Talimat =>
Lütfen aşağıdaki satırların tamamını hiçbir değişiklik yapmadan yeniden yazın. Resimleri yanıta koymayın.

####

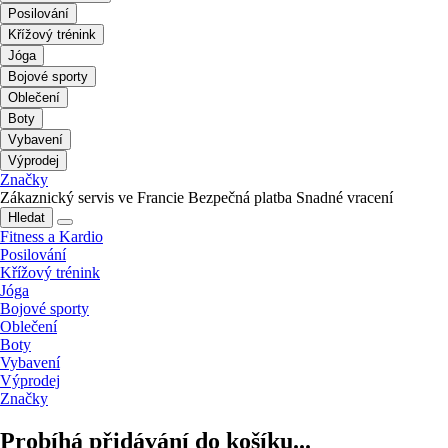
Posilování
Křížový trénink
Jóga
Bojové sporty
Oblečení
Boty
Vybavení
Výprodej
Značky
Zákaznický servis ve Francie
Bezpečná platba
Snadné vracení
Hledat
Fitness a Kardio
Posilování
Křížový trénink
Jóga
Bojové sporty
Oblečení
Boty
Vybavení
Výprodej
Značky
Probíhá přidávání do košíku...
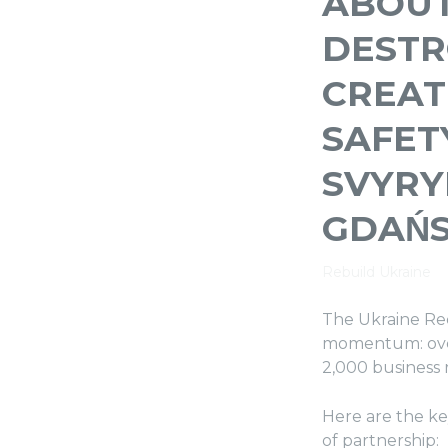
ABOUT
DESTR
CREAT
SAFET
SVYRY
GDAŃ
Rebuild Ukraine
The Ukraine Re
momentum: over 
2,000 business 
Here are the ke
of partnership:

####

Yazılı Yanıt =>
Posilování
Křížový trénink
Jóga
Bojové sporty
Oblečení
Boty
Vybavení
Výprodej
Značky
Zákaznický servis ve Francie
Bezpečná platba
Snadné vracení
Hledat
Fitness a Kardio
Posilování
Křížový trénink
Jóga
Bojové sporty
Oblečení
Boty
Vybavení
Výprodej
Značky
Probíhá přidávání do košíku...
ABOUT
DESTR
CREAT
SAFET
SVYRY
GDAŃ
Rebuild Ukraine
The Ukraine Re
momentum: over 
2,000 business 
Here are the ke
of partnership:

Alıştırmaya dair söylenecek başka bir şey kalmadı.